D’abord, Laurence Ballard, incarnée par une Marie-France Pisier glaçante, productrice prête à tout pour de l’audience. Elle n’a pas de limites, et encore moins de scrupules. La scène où elle doit faire son mea culpa en direct, en récitant des phrases écrites par la direction, est un petit monument de cynisme télévisuel : on a l’impression de voir déjà les excuses calibrées de nos chaînes actuelles quand une émission dérape. Pisier, que Boisset filme comme une prédatrice élégante, dévoile la vraie violence du système : celle du sourire qui tue.
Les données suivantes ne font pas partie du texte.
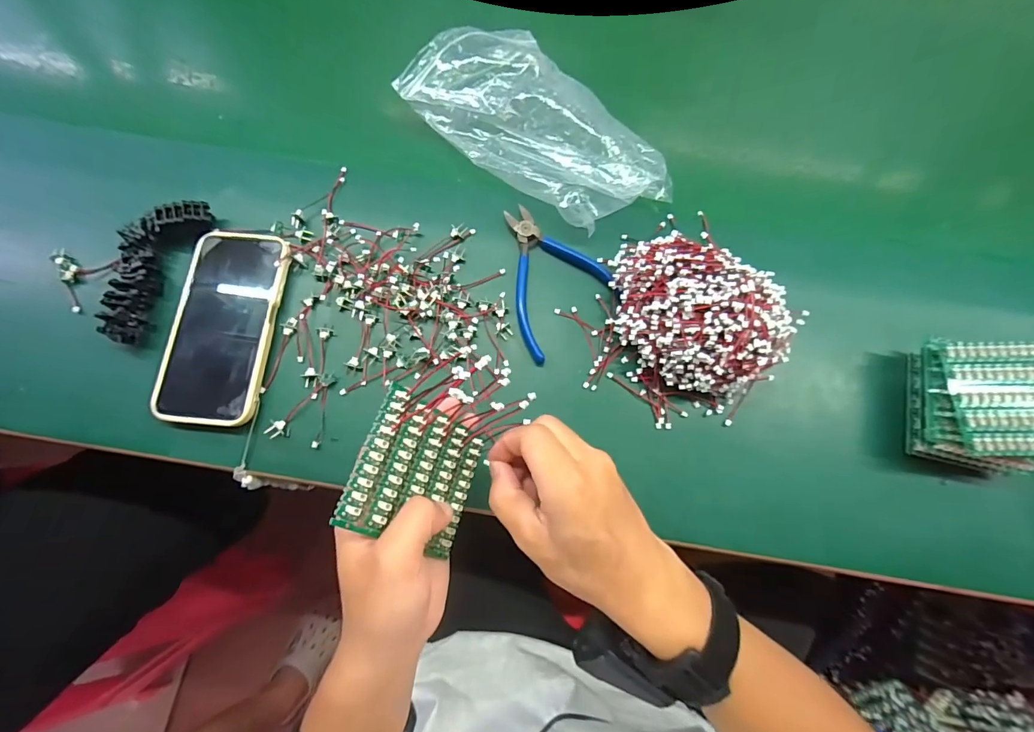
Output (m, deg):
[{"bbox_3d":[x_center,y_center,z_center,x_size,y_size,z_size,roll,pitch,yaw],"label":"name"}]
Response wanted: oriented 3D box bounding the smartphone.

Mais c’est Frédéric Mallaire, présentateur du show, qui donne au film son parfum de démence. Michel Piccoli, complètement barré, livre une performance hallucinée entre euphorie morbide, mégalomanie et folie pure. Un peu un Hanouna avant l’heure, mais en version prête à mourir sur scène — comme dirait Dalida — tellement il se croit indestructible. Chaque apparition de Piccoli est une flambée : les yeux exorbités, la voix caressante et vénéneuse, le faux sourire vissé comme un masque. C’est lui, véritablement, le maître de cérémonie de cette chasse à l’homme déguisée en prime-time.
La mise en scène de Boisset, souvent considérée comme trop frontale, est ici une force. Pas de fioritures, pas d’enrobage. Le cinéaste, sous-coté et droit dans ses convictions, filme la télévision comme un appareil à broyer le réel. Le cynisme n’est pas un effet : c’est la matière du film. Sa précision dans le découpage, son refus de la complaisance, donnent au récit une sécheresse qui colle au propos.
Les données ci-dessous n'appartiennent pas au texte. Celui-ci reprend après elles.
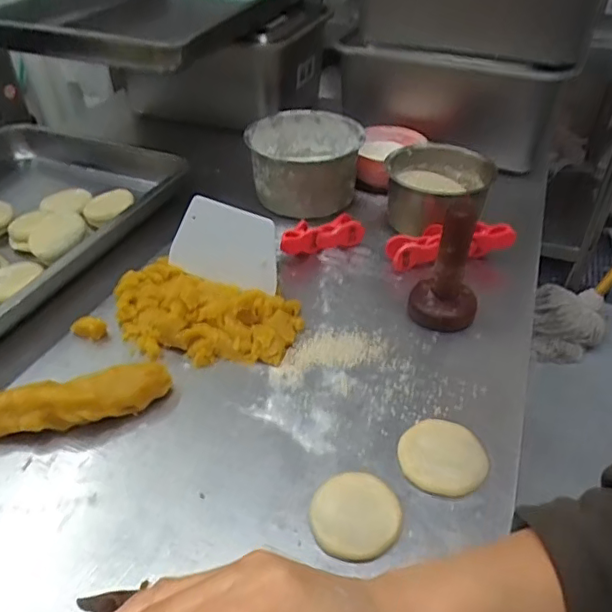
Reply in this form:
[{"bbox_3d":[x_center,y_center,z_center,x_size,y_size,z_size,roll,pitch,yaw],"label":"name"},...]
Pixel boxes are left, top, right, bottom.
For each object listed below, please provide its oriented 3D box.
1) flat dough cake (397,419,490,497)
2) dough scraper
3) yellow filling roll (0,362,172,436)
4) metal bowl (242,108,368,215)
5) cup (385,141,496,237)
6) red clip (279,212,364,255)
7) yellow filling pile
[{"bbox_3d":[0.109,0.120,0.451,0.065,0.013,0.064,-1,40,0],"label":"flat dough cake"},{"bbox_3d":[-0.084,-0.063,0.596,0.118,0.088,0.006,18,27,10],"label":"dough scraper"},{"bbox_3d":[-0.208,0.084,0.473,0.180,0.041,0.034,-9,41,-10],"label":"yellow filling roll"},{"bbox_3d":[-0.003,-0.185,0.743,0.136,0.096,0.142,-1,40,1],"label":"metal bowl"},{"bbox_3d":[0.156,-0.144,0.710,0.131,0.075,0.131,-1,40,1],"label":"cup"},{"bbox_3d":[0.017,-0.082,0.669,0.101,0.036,0.030,-15,42,-16],"label":"red clip"},{"bbox_3d":[-0.105,0.002,0.571,0.198,0.038,0.123,10,41,13],"label":"yellow filling pile"}]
Le scénario reste étonnamment moderne : un homme ordinaire devient l’objet d’un spectacle où tout le monde joue son rôle — producteurs, diffuseurs, policiers, public chauffé à blanc — sauf le seul qui n’a rien demandé. Etrangement, ce ne sont pas les scènes de poursuite, peu convaincantes d’ailleurs, ni la cavale de Jacquemard qui marquent le plus. Ce qui reste, c’est cette télévision qui a dévié de son apport originel — la distraction — pour devenir un monstre d’audience, un cirque romain où l’on ne jette plus les lions mais les téléspectateurs eux-mêmes.
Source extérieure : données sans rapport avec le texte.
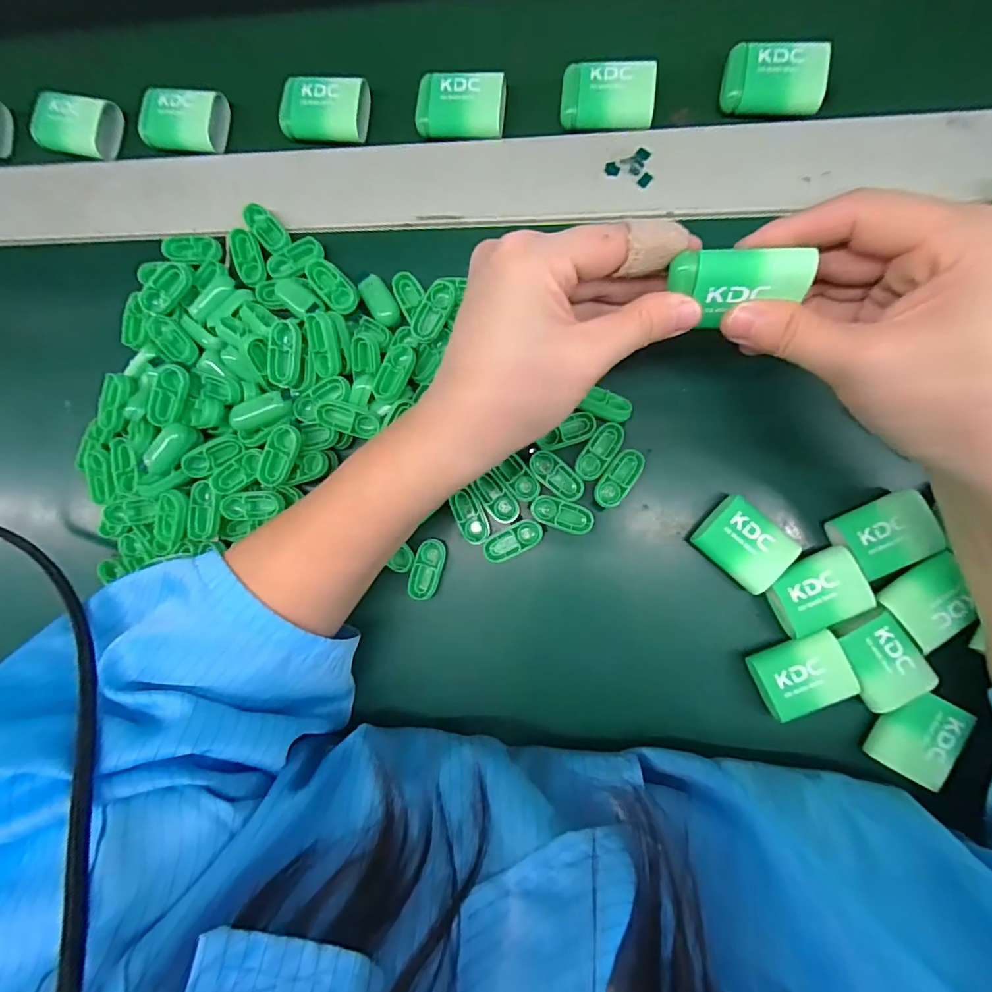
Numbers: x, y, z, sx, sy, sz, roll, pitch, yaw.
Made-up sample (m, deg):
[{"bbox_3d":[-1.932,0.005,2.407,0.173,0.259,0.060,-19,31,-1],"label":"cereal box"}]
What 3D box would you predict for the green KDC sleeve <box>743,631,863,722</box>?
[{"bbox_3d":[0.154,0.090,0.237,0.045,0.009,0.035,-29,85,4],"label":"green KDC sleeve"}]

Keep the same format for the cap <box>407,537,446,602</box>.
[{"bbox_3d":[-0.038,0.041,0.264,0.015,0.007,0.034,15,89,7],"label":"cap"}]

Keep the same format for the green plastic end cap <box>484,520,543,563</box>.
[{"bbox_3d":[0.010,0.025,0.263,0.033,0.012,0.015,-28,85,4],"label":"green plastic end cap"}]

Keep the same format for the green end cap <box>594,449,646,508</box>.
[{"bbox_3d":[0.067,-0.009,0.255,0.016,0.004,0.033,35,91,7],"label":"green end cap"}]

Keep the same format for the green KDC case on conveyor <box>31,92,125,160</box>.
[{"bbox_3d":[-0.269,-0.236,0.304,0.049,0.020,0.037,15,89,7],"label":"green KDC case on conveyor"}]

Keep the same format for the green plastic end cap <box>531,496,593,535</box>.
[{"bbox_3d":[0.036,0.010,0.257,0.034,0.004,0.016,19,89,7],"label":"green plastic end cap"}]

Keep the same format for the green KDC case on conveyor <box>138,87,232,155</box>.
[{"bbox_3d":[-0.194,-0.233,0.293,0.050,0.015,0.034,2,87,6],"label":"green KDC case on conveyor"}]

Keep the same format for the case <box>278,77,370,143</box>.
[{"bbox_3d":[-0.103,-0.231,0.285,0.050,0.019,0.035,7,88,6],"label":"case"}]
Le Prix du Danger est un film où Boisset appuie là où ça fait mal, un film qui n’a même plus besoin d’être anticipatif : il est devenu documentaire malgré lui. Et c’est là, justement, que réside son véritable danger
NOTE : 13.40
FICHE TECHNIQUE
- Réalisation : Yves Boisset, assisté de Marc Angelo
- Scénario : Yves Boisset et Jean Curtelin, d'après la nouvelle Le Prix du danger de Robert Sheckley
- Décors : Serge Douy
- Costumes : Jacques Fonteray
- Image : Pierre-William Glenn
- Son : Raymond Adam
- Montage : Michelle David
- Musique : Vladimir Cosma
- Affiche : Philippe Lemoine
- Production : Norbert Saada pour UGC Distribution
- Studios : Paris-Studios-Cinéma
- Lieu de tournage : Paris et Belgrade
- Gérard Lanvin : François Jacquemard
- Michel Piccoli : Frédéric Mallaire
- Marie-France Pisier : Laurence Ballard
- Bruno Cremer : Antoine Chirex
- Andréa Ferréol : Élisabeth Worms
- Gabrielle Lazure : Marianne
- Catherine Lachens : Madeleine
- Henri-Jacques Huet : Victor Segal
- Jean Rougerie : le président de la commission
- Jean-Claude Dreyfus : Bertrand
- Steve Kalfa : Édouard
- Jean-Pierre Bagot : Alexandre
- Zlata Numanagic : Jacqueline
- Julien Bukowski : Arnaud
- Dragan Stueljanin : Roederer
- Marko Nikolic (non crédité) : un participant
- Jovan Ristic (non crédité) : régie CTV
- Janez Vrohec (non crédité) : le caissier du bistrot
- Vladan Zivkovic (non crédité) : un gardien de nuit
- Jacques Chailleux (non crédité) : un téléspectateur interviewé dans la rue
Yves Boisset fait un caméo, il apparaît sur les photos présentant le héros lors de son service militaire.